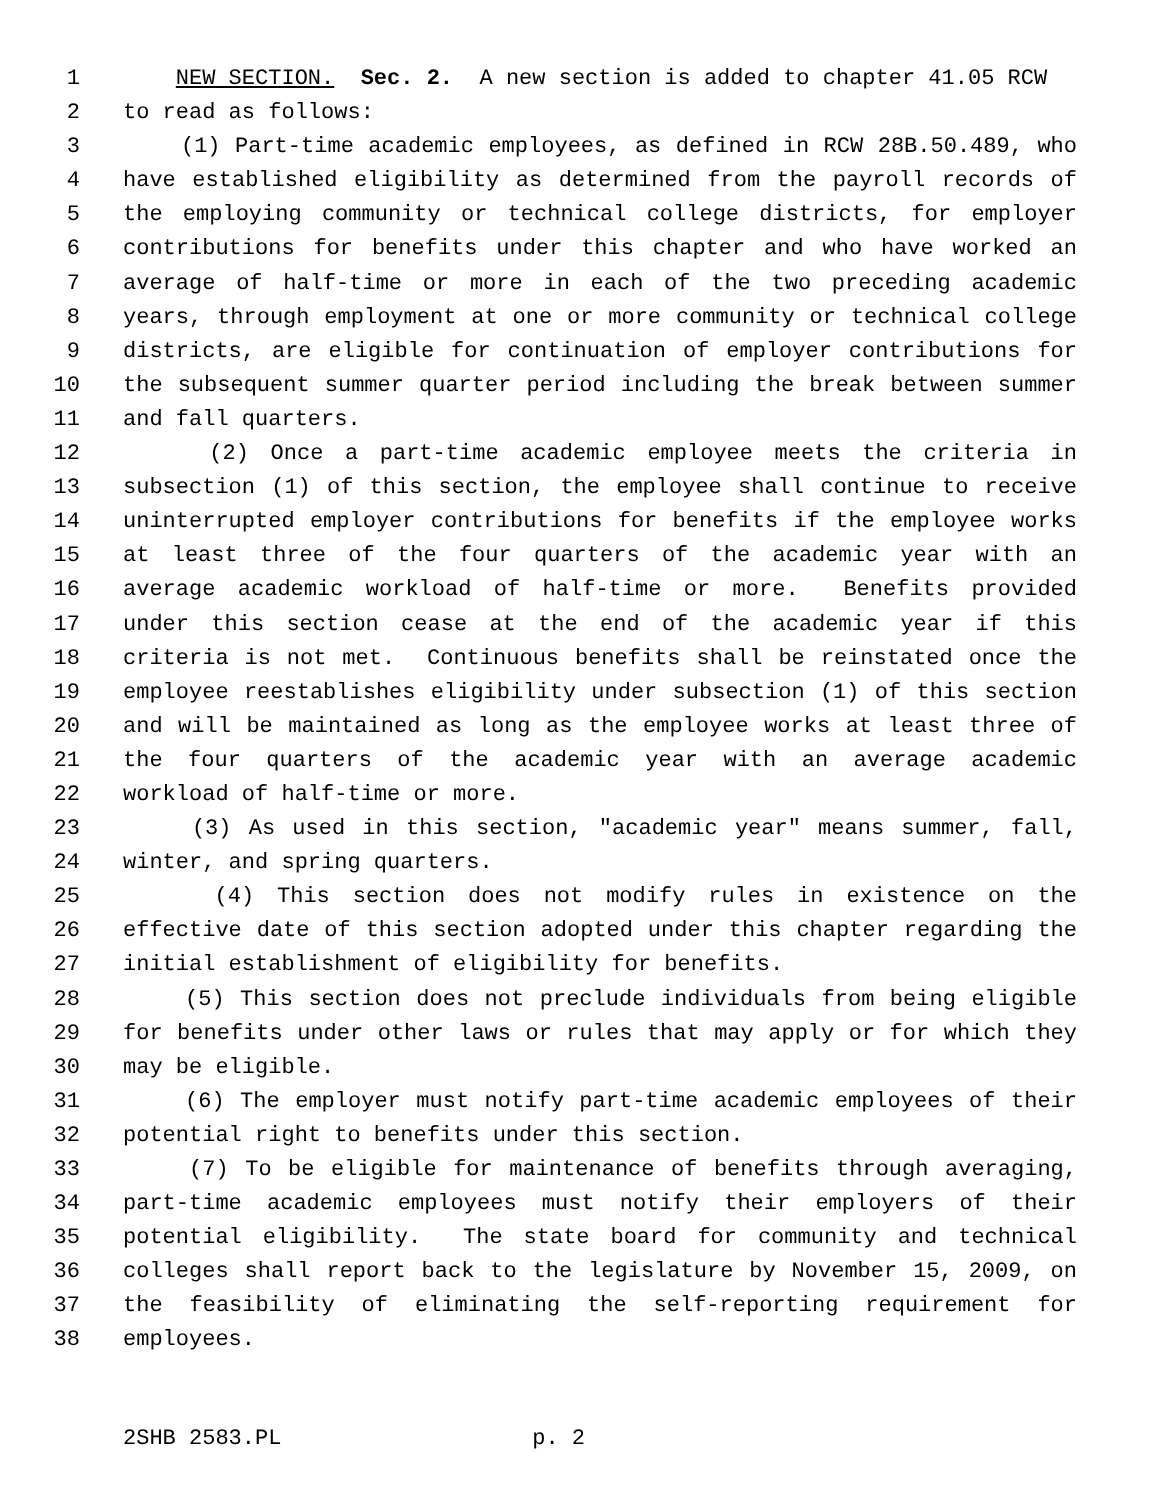1 NEW SECTION. Sec. 2. A new section is added to chapter 41.05 RCW
2 to read as follows:
3 (1) Part-time academic employees, as defined in RCW 28B.50.489, who
4 have established eligibility as determined from the payroll records of
5 the employing community or technical college districts, for employer
6 contributions for benefits under this chapter and who have worked an
7 average of half-time or more in each of the two preceding academic
8 years, through employment at one or more community or technical college
9 districts, are eligible for continuation of employer contributions for
10 the subsequent summer quarter period including the break between summer
11 and fall quarters.
12 (2) Once a part-time academic employee meets the criteria in
13 subsection (1) of this section, the employee shall continue to receive
14 uninterrupted employer contributions for benefits if the employee works
15 at least three of the four quarters of the academic year with an
16 average academic workload of half-time or more. Benefits provided
17 under this section cease at the end of the academic year if this
18 criteria is not met. Continuous benefits shall be reinstated once the
19 employee reestablishes eligibility under subsection (1) of this section
20 and will be maintained as long as the employee works at least three of
21 the four quarters of the academic year with an average academic
22 workload of half-time or more.
23 (3) As used in this section, "academic year" means summer, fall,
24 winter, and spring quarters.
25 (4) This section does not modify rules in existence on the
26 effective date of this section adopted under this chapter regarding the
27 initial establishment of eligibility for benefits.
28 (5) This section does not preclude individuals from being eligible
29 for benefits under other laws or rules that may apply or for which they
30 may be eligible.
31 (6) The employer must notify part-time academic employees of their
32 potential right to benefits under this section.
33 (7) To be eligible for maintenance of benefits through averaging,
34 part-time academic employees must notify their employers of their
35 potential eligibility. The state board for community and technical
36 colleges shall report back to the legislature by November 15, 2009, on
37 the feasibility of eliminating the self-reporting requirement for
38 employees.
2SHB 2583.PL p. 2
--*--
=== What the task asks ===
Would you show all lines of the material above that contain the word "fall"?

=== Answer space ===
11 and fall quarters.
23 (3) As used in this section, "academic year" means summer, fall,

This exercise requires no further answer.